Le tribunal de commerce, statuant en date non précisée, examine un recours contre une ordonnance du juge-commissaire. La société financière avait sollicité la restitution de matériels en crédit-bail, demande initialement rejetée pour défaut de preuve de propriété. Elle produit désormais la preuve de la publication du contrat. Le tribunal déclare le recours recevable et fait droit à la demande de restitution des biens identifiés.
La recevabilité du recours
Le tribunal vérifie d’abord le respect du délai d’opposition. Il relève que le recours a été effectué dans le délai légal de dix jours. « Il convient de relever que le recours à l’encontre de l’ordonnance du juge-commissaire a été fait par LRAR envoyée le 30 juillet 2025 soit dans le délai de 10 jours de la notification de l’ordonnance que la SA BPCE LEASE a reçue le 24 juillet 2025 ; il est donc recevable. » (SUR CE, LE TRIBUNAL) Cette appréciation stricte du point de départ du délai est conforme à la jurisprudence récente. La Cour de cassation a en effet censuré le calcul erroné du point de départ du délai. « L’erreur commise par le tribunal, qui fait courir le délai d’opposition à l’ordonnance du juge-commissaire d’une durée de dix jours à compter de la date à laquelle la lettre recommandée de notification de la dite ordonnance a été présentée au débiteur et non à la date à laquelle il en a eu effectivement connaissance, pour en déduire que le dit délai était expiré lorsque le débiteur a fait opposition à l’ordonnance de sorte que son recours était irrecevable comme tardif, constitue un excès de pouvoir. » (Cass. Chambre commerciale financière et économique, le 5 février 2025, n°23-22.089) La décision commentée applique ainsi correctement le principe en retenant la date de réception effective.
Le fondement de la restitution
La preuve de la propriété constitue le coeur du débat sur le fond. Devant le juge-commissaire, la demande avait échoué. « La SA BPCE LEASE justifie désormais de son droit de propriété, le contrat de crédit-bail ayant été publié le 31 décembre 2020 sous le numéro 2020CB008197 au registre tenu par le greffe du tribunal de commerce de Toulouse. » (SUR CE, LE TRIBUNAL) Cette régularisation est essentielle car la publicité est une condition de l’opposabilité aux tiers.
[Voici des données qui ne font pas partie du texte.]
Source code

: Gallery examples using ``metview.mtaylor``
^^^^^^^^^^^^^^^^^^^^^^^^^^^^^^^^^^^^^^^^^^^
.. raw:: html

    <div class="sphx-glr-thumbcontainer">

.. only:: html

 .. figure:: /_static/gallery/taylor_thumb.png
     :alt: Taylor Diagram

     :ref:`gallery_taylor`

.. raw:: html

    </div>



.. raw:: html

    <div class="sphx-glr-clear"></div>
La jurisprudence rappelle que l’absence de publicité est fatale. « L’absence de report exclut donc que la société BPCE Lease oppose son droit de propriété à la procédure collective et puisse, en dispense de revendication, demander la restitution des véhicules concernés. » (Cour d’appel, le 6 mars 2025, n°20/07501) Le tribunal constate que cette condition est désormais remplie, ce qui justifie l’infirmation de l’ordonnance attaquée. Le liquidateur ne s’oppose pas à la restitution, malgré l’absence des biens dans l’inventaire initial.
Portée de la décision
Sur la forme, cette décision confirme l’importance du strict respect des délais procéduraux en matière collective. Elle rappelle que le point de départ du délai d’opposition est la date de connaissance effective de l’ordonnance. Sur le fond, elle souligne le caractère impératif de la publicité du contrat de crédit-bail. La régularisation a posteriori est admise pour permettre l’opposabilité du droit de propriété à la masse des créanciers. L’autorisation de recourir à la force publique pour reprendre possession garantit l’efficacité pratique de la décision de justice.